Supplied material START
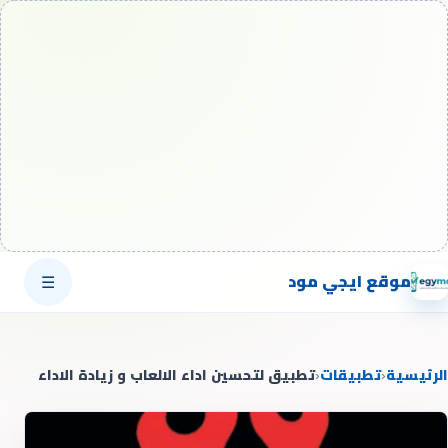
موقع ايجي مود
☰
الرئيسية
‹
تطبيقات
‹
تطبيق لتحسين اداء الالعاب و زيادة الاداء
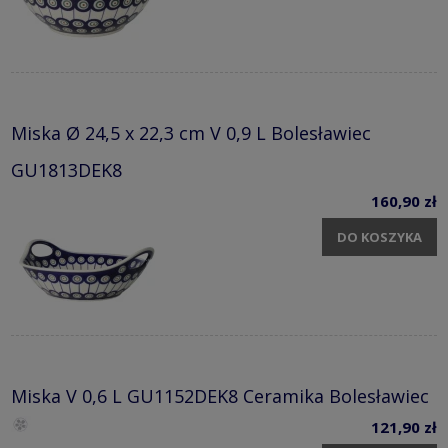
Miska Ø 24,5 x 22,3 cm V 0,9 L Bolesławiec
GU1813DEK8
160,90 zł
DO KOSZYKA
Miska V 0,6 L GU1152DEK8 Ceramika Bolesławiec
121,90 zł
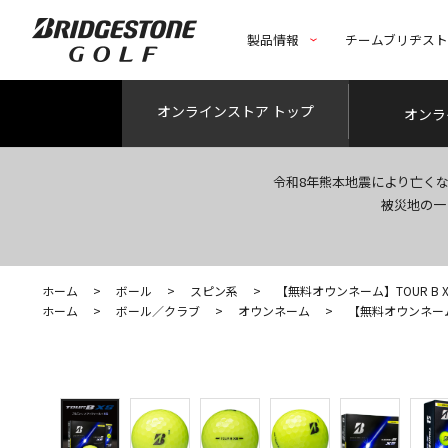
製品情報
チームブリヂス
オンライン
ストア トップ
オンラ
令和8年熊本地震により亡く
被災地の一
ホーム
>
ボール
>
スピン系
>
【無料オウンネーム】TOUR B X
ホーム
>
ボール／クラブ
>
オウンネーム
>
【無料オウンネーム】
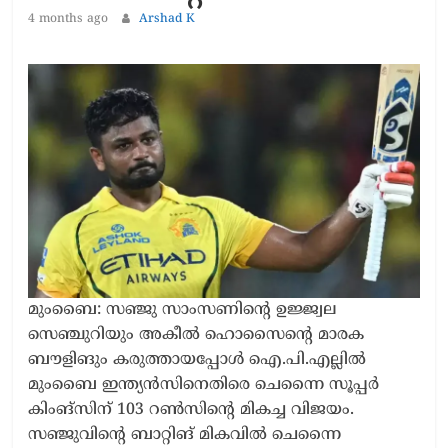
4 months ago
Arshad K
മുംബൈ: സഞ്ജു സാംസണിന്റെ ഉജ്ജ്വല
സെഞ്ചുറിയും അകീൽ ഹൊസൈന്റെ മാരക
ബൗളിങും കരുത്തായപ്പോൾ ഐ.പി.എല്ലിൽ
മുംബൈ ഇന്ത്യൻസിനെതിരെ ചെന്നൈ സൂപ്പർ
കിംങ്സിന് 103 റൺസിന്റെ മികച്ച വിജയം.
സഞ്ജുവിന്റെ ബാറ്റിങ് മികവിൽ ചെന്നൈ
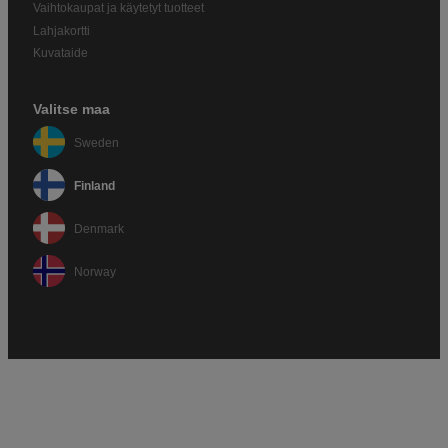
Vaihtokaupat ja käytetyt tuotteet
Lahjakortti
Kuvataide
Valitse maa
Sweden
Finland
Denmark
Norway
Supplied material END
Supplied material START
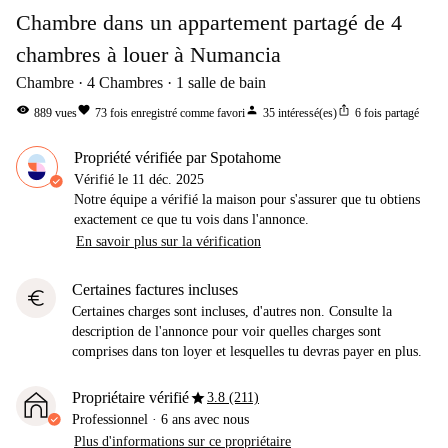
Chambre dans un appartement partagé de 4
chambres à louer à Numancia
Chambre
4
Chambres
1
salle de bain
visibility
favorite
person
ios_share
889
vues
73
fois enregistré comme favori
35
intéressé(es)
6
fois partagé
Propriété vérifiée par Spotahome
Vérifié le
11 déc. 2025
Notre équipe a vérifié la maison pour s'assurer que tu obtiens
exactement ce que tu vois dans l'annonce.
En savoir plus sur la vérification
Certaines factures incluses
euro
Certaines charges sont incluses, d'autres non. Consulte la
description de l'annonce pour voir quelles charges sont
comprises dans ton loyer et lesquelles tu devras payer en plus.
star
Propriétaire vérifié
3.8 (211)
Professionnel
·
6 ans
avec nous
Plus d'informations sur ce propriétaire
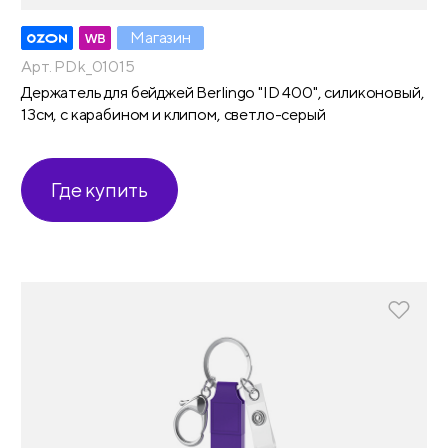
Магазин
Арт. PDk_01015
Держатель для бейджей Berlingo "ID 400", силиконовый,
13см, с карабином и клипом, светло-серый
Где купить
Supplied material END
Select every line in the records above that contains the string "Certaines", treating uppercase and lowercase letters as distinct. Reproduce each such line in full.

* [Reply to the exercise]:
Certaines factures incluses
Certaines charges sont incluses, d'autres non. Consulte la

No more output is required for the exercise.